The lead speakers, Republican gubernatorial candidate Andrew Curtin and Congressman John Hickman, were escorted from the train station by 120 Wide-Awakes carrying a banner that read, “Labor Is King, Not Cotton.” They were followed by bands and Wide-Awake delegations from across the county.
Meanwhile, at a Democratic county convention in September, “Mr. McCaughey” of Valley Township proposed that the party abstain from that year’s election, rather than choose between Douglas and Breckinridge. Instead of a campaign, local Democrats offered snark. John Hodgson, editor of the pro-Breckinridge Jeffersonian, excelled at this. Describing a rally in Wilmington, Del., he labeled that city’s Wide-Awakes “John Brown Volunteers,” and the evening a “drunken disorderly time”—as political rallies often were.
Hodgson hated the very idea of political progress. “The Black Republican candidate for the presidency confesses ‘the obligations of the higher law,’” he sneered. “Which means that he confesses the obligation to follow the dictates of prejudice, fanaticism, caprice, passion, of self-interest whenever they conflict with the Constitution.”

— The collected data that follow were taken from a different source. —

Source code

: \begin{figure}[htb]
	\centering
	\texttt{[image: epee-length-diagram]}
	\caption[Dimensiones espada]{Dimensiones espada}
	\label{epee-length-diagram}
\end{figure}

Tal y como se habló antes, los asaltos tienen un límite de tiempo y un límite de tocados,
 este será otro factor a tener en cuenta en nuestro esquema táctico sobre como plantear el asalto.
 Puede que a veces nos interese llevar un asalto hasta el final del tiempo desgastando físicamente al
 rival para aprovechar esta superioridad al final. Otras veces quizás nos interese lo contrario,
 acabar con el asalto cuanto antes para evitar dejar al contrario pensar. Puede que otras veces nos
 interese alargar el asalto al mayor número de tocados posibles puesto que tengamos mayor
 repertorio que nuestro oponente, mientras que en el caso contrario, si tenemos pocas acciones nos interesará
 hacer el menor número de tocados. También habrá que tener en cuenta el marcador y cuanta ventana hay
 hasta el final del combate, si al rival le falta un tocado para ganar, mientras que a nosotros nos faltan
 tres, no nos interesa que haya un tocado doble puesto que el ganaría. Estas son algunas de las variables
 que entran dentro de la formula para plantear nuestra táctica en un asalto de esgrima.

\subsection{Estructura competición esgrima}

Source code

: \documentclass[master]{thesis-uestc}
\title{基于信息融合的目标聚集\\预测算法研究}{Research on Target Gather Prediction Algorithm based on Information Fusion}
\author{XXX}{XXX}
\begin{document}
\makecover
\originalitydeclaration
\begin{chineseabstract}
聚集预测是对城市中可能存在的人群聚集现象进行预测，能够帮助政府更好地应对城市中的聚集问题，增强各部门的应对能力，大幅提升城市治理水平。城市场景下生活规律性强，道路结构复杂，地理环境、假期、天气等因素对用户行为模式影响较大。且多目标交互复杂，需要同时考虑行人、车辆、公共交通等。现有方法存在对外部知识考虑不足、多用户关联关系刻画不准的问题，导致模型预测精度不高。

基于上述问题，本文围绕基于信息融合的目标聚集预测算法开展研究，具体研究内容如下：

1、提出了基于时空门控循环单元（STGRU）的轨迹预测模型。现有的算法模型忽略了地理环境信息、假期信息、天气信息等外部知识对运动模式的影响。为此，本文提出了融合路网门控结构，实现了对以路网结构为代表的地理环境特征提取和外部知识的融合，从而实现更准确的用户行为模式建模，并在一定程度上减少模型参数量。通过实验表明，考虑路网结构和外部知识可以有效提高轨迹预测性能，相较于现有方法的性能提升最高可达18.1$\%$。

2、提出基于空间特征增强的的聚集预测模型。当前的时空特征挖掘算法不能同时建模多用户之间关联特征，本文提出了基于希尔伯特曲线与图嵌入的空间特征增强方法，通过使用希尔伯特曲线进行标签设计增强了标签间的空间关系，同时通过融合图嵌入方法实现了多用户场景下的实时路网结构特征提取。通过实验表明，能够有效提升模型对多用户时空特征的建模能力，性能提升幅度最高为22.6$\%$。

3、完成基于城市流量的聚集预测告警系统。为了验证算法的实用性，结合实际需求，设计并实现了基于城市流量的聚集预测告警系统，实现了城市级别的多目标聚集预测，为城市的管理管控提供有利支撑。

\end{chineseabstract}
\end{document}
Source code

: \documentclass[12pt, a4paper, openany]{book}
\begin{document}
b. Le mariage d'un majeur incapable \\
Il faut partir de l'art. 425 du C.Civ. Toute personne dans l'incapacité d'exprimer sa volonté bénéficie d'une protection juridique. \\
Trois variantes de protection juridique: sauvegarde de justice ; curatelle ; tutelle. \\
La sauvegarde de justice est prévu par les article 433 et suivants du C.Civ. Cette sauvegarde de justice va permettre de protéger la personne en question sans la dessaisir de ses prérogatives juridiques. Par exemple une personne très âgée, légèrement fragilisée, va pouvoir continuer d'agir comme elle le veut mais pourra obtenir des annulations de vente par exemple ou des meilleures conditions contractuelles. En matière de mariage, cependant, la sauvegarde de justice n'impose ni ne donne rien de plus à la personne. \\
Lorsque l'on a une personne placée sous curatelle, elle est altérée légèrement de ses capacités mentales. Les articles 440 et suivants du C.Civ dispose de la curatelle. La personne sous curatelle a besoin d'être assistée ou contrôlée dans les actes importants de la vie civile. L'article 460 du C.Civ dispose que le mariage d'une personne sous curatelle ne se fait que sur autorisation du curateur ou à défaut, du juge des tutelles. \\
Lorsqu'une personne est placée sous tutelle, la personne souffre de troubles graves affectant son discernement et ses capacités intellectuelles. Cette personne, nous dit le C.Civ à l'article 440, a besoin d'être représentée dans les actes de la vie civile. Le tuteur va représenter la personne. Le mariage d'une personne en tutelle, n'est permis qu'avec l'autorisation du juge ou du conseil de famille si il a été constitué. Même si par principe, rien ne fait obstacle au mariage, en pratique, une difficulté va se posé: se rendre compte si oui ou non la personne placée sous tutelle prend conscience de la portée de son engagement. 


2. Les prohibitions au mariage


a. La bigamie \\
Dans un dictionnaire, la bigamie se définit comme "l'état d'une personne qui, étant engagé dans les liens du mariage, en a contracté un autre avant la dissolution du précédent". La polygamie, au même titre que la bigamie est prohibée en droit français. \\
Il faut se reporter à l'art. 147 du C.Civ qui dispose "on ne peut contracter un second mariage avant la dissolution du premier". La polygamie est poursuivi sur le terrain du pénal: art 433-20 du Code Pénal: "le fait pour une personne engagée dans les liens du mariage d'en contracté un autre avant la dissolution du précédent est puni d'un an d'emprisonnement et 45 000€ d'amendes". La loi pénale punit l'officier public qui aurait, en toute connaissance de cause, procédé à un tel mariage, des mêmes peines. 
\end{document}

None of this dampened Republican enthusiasm. In September, about 25,000 Lincoln supporters gathered at Brandy-wine Battlefield for demonstrations and speeches by local writer Bayard Taylor and Ohio Congressman John Sherman, a brother of general-to-be William Tecumseh Sherman. “Let us come now to the duty we have to perform as our Revolutionary fathers performed their duty in their time,” Sherman told the enthusiastic throng. “We have a country to preserve, a constitution to preserve, a Union to preserve and the principles for which they fought.”
The election wasn’t even close. With 82 percent turnout, Lincoln won about 7,800 of the 13,000 votes cast in Chester County; Breckinridge, about 5,000. Douglas and Bell received only a few hundred each.
All of which left Charles Malone with an obligation to walk from Green Tree to West Chester with a wheelbarrow filled with lime.
Neither Phipps nor Malone left much evidence of their lives. Phipps may have been the man of that name who died in 1887 at Clarkesburg, W.Va., where he worked in lumbering. According to the Daily Local News, he had moved there in 1862 and left relatives at Exton and Frazer. Malone left no trace in the files of the Chester County Historical Society; most members of the Malone family at that period lived around Atglen.
Why lime? Crushed limestone is commonly spread to raise the pH level of acidic soil, increasing crop productivity. Farmers usually calculate the amount to be used in tons per acre. In that era, it was all spread by hand. A bushel would have weighed perhaps 120 pounds. The fact that Malone and Phipps chose this particular wager suggests a couple of farmhands, talking politics while they worked.
In the lingering enthusiasm of Lincoln’s election, the walk was a bigger deal than either Phipps or Malone likely expected. Several companies of Chester County Wide-Awakes and the Charlestown Brass Band showed up to escort the losing Democrat. Paoli Pike remained unpaved into the 20th century, but the day was clear so the road was probably reasonably passable. The walk took three hours.
“Mr. Malone put himself down to the work with a zeal worthy of a better cause,” related the Record. “He [finished] at the Black Bear [tavern], where he was quickly surrounded by a host of friends, who congratulated him upon the gallant style in which he had propelled the wheelbarrow.”
The wheelbarrow was later auctioned for $9, and the lime for 40 cents.